The physical part of disks and networks usually have things like preambles, correlators, phase-locked loops, Gray codes, and self-clocking signals which can be used to deduce bit and byte boundaries, which is why in software, we almost always deal with information which we already know is correctly aligned.
There's no way to align a bit stream containing exclusively 8 bits per byte. (Whatever code you choose for the alignment mark could also be a valid code since there are no extras.)
You need to add extra bits so you can find the alignment, and once you do that you have the answer to your question.
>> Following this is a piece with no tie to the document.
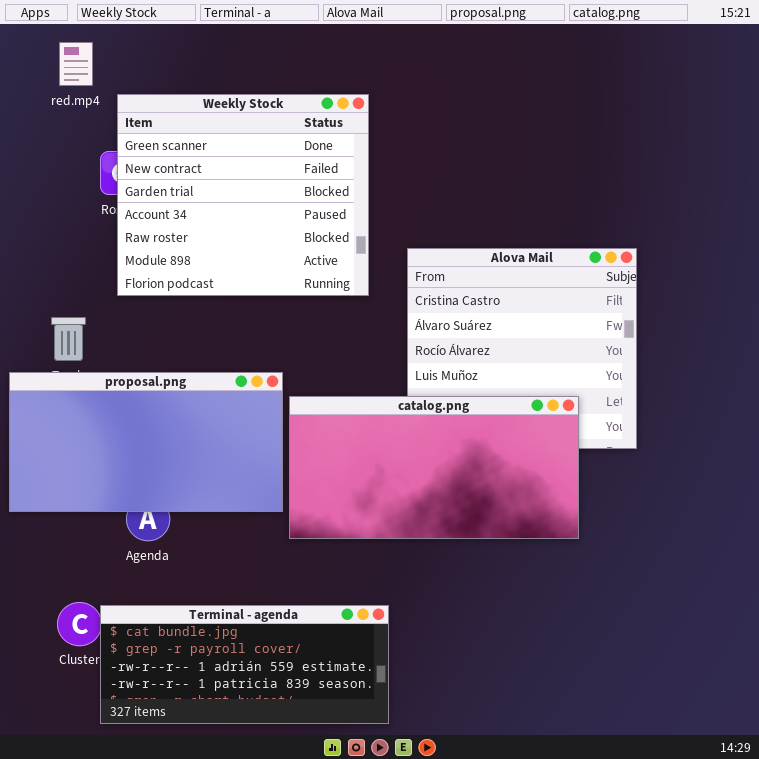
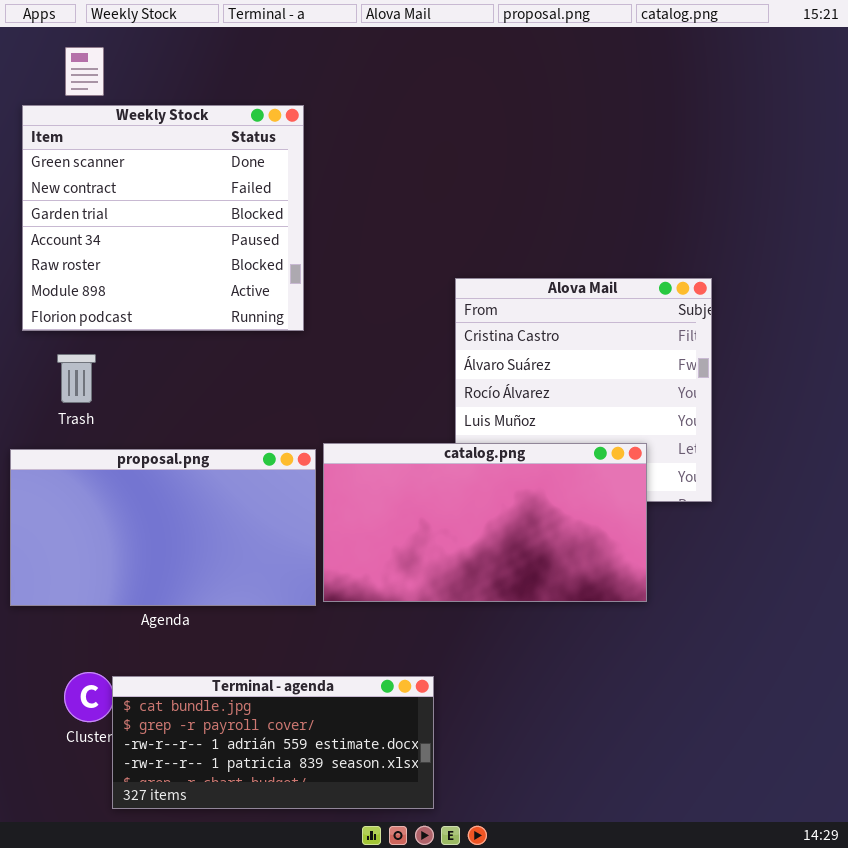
Weekly Stock: [117,94,369,296] -> [22,105,304,331], moved
proposal.png: [9,372,283,512] -> [10,449,316,606], moved

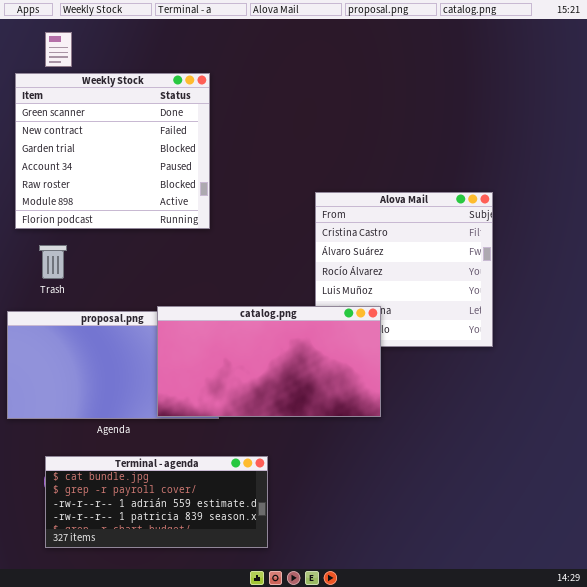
catalog.png: [323,443,647,602] -> [157,306,381,417], moved
Terminal - agenda: [112,676,434,809] -> [45,456,268,548], moved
While you may be correct, it's interesting to note the existence of Consistent Overhead Byte Stuffing (http://en.wikipedia.org/wiki/Consistent_Overhead_Byte_Stuffi...) which sort of kind of if you squint manages to add a 257th symbol to the data stream at a constant (worst-case) overhead per byte.
The original paper also discusses how to use the "Eliminate all zero bytes" behavior in order to set up an unambiguous sync pattern to indicate the beginning of transmissions in a bit-level wire protocol.
You remind me of a question my cryptography professor in college asked (and failed to answer...) -- what are the information-theoretical properties of a channel which sometimes deletes a character?
He attempted to answer it, but the answer assumed that the recipient could recognize deleted characters, which doesn't make any sense to me (it seems to be rather like assuming that if someone sends you a postcard and you don't receive it, you nevertheless sense, at the time it would have arrived, that you should have gotten it).